The project uses:
- MySQL - to store user information as well as indexed websites and keywords. The config for the database can be found in
config/config.toml
. - Apache Solr - which will be used as a backbone for queries and indexing the found websites.
- Rust nightly - one of the Rust libraries requires rust nightly (more information can be found in the Rust nightly section below)
The application needs a configured mysql instance (the configuration can be specified in the config file), with an already created empty database. It will create the tables it requires.
In order to use the DataImportHandler offered by Apache Solr, you also need to change the database information in config/solr/data-config.xml
.
The application requires that Solr already has imported the data from the mysql instance (as they will hopefully run in parallel, and the mysql instance will be used as a backup in case solr fails for some reason).

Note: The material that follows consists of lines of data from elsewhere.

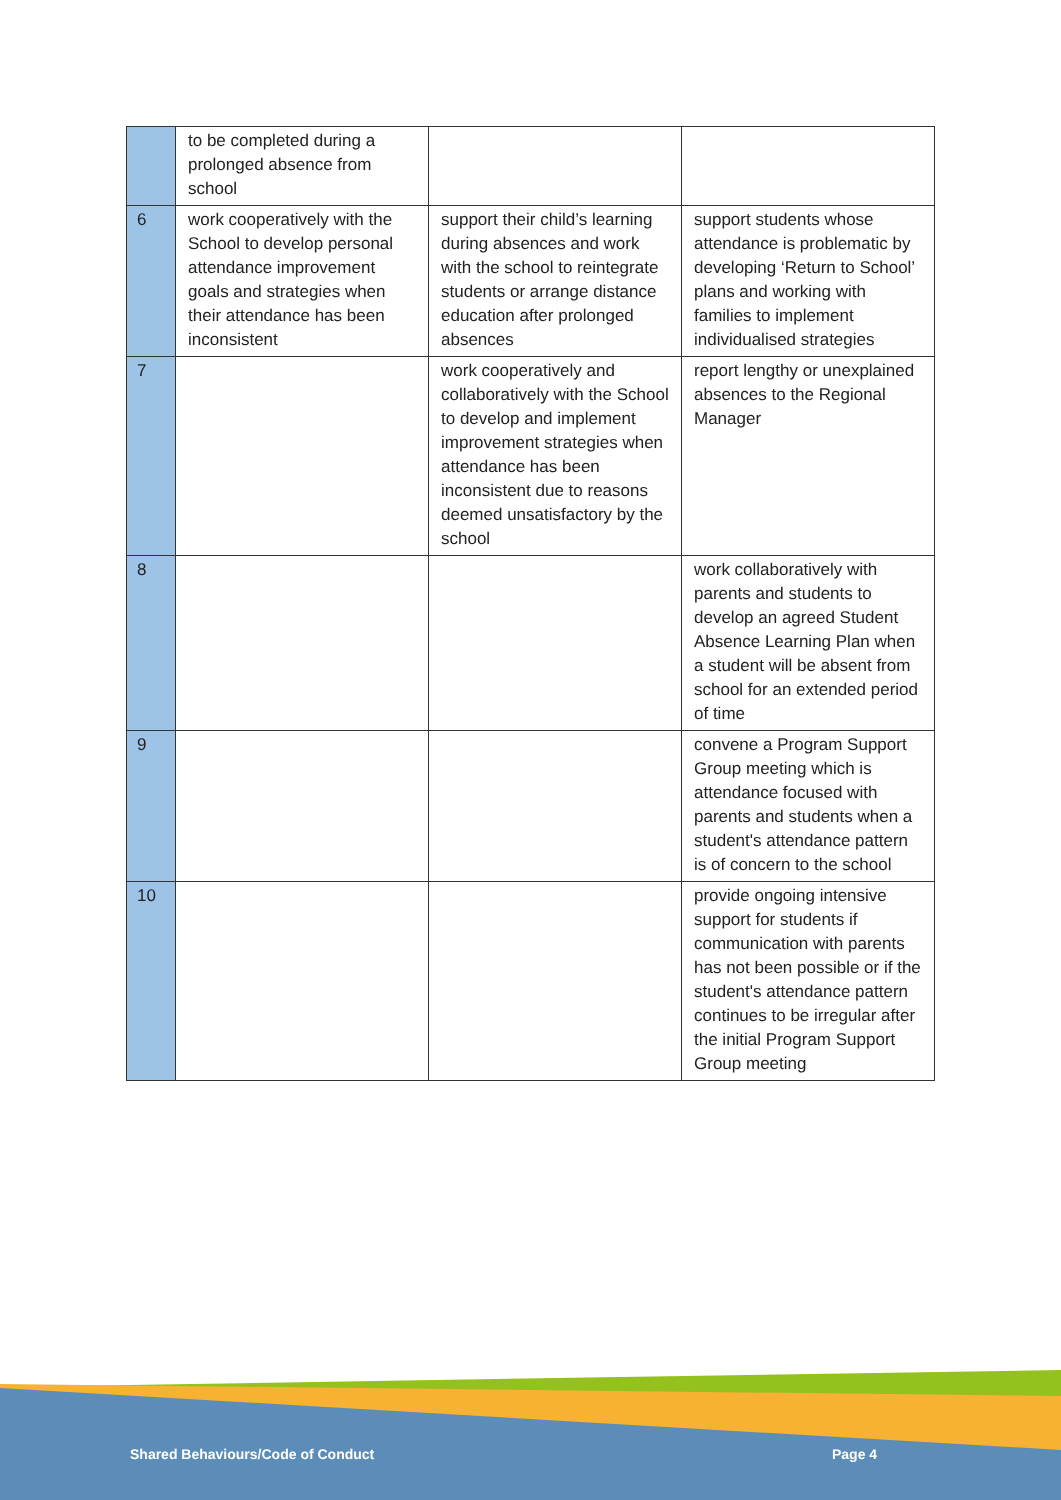| | to be completed during a prolonged absence from school | | |
| 6 | work cooperatively with the School to develop personal attendance improvement goals and strategies when their attendance has been inconsistent | support their child’s learning during absences and work with the school to reintegrate students or arrange distance education after prolonged absences | support students whose attendance is problematic by developing ‘Return to School’ plans and working with families to implement individualised strategies |
| 7 | | work cooperatively and collaboratively with the School to develop and implement improvement strategies when attendance has been inconsistent due to reasons deemed unsatisfactory by the school | report lengthy or unexplained absences to the Regional Manager |
| 8 | | | work collaboratively with parents and students to develop an agreed Student Absence Learning Plan when a student will be absent from school for an extended period of time |
| 9 | | | convene a Program Support Group meeting which is attendance focused with parents and students when a student's attendance pattern is of concern to the school |
| 10 | | | provide ongoing intensive support for students if communication with parents has not been possible or if the student's attendance pattern continues to be irregular after the initial Program Support Group meeting |
Shared Behaviours/Code of Conduct
Page 4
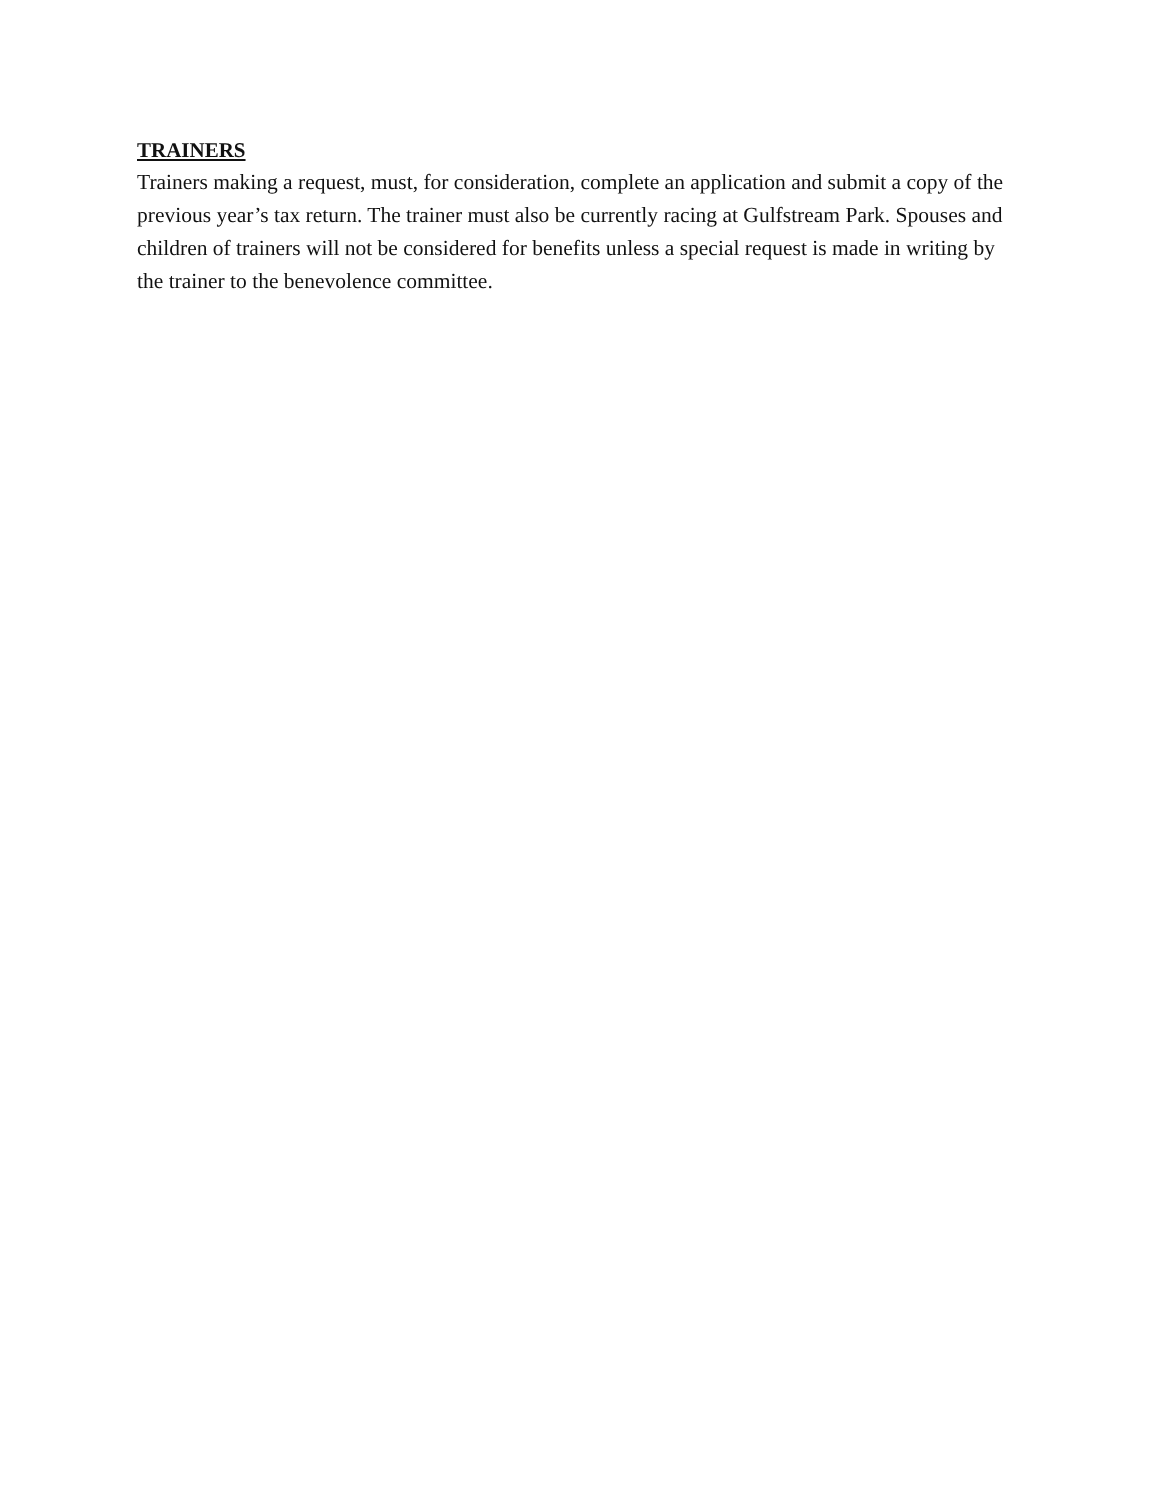TRAINERS
Trainers making a request, must, for consideration, complete an application and submit a copy of the previous year’s tax return. The trainer must also be currently racing at Gulfstream Park. Spouses and children of trainers will not be considered for benefits unless a special request is made in writing by the trainer to the benevolence committee.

You need mysql-connector-java in order to use the DataImportHandler. It can be downloaded from MySQL's website and should be placed in {SOLR_HOME_DIR}/contrib/dataimporthandler-extras/lib/
There was also a time zone issue for me, so I had to run
mysql_tzinfo_to_sql /usr/share/zoneinfo | mysql -u root mysql -p
And then change my default time zone to Europe/Sofia:
I added:
[mysqld]
default_time_zone=Europe/Sofia
to /etc/mysql/my.cnf
When running cargo build
I got the following error:
"/usr/bin/ld: cannot find -lmysqlclient: No such file or directory"
After apt search mysqlclient
, I found a apt install
ed default-libmysqlclient-dev
.
./bin/solr start -e cloud
./bin/solr start -c -p 8983 -s example/cloud/node1/solr
./bin/solr start -c -p 7574 -s example/cloud/node2/solr -z localhost:9983
./bin/solr stop -all
The scripts for creating and deleting a collection can be found as a comment in solrconfig.xml More information can be found here: https://lucene.apache.org/solr/guide/8_6/solr-tutorial.html
Before running set the environment variables SOLR_PATH
and SOLR_CONFIG_PATH
to point to solr and the solr configuration files respectively. The solr configuration files are in config/solr
, so set SOLR_CONFIG_PATH to something like ~/querty/config/solr
(tildas are supported).
Another option is to set the path_to_solr
and path_to_solr_config
variables in config/config.toml
(The environment variables are checked first and if they are not set, the config file variables are used).
To test the rust code:
cargo run
(make sure the mysql database and solr are running and the configuration in config/config.toml
is correct)
To test or run the website classifier server check the README in classifier/
Since the web API is using Rocket (for now), and Rocket requires rust-nighly, in order to cargo run
the project, you will have to configure rust-nightly:
rustup default nightly
or if you want to configure it only for the current directory:
rustup override set nightly
Then update rust:
rustup update && cargo update
I'm not sure how good of an idea it is to create the web API in rust. I mainly went for it, because the idea of this project is for me to learn rust. If this project ever becomes more serious, the web API will need to be rewritten in a more suitable language and framework. However, this is not a priority for now.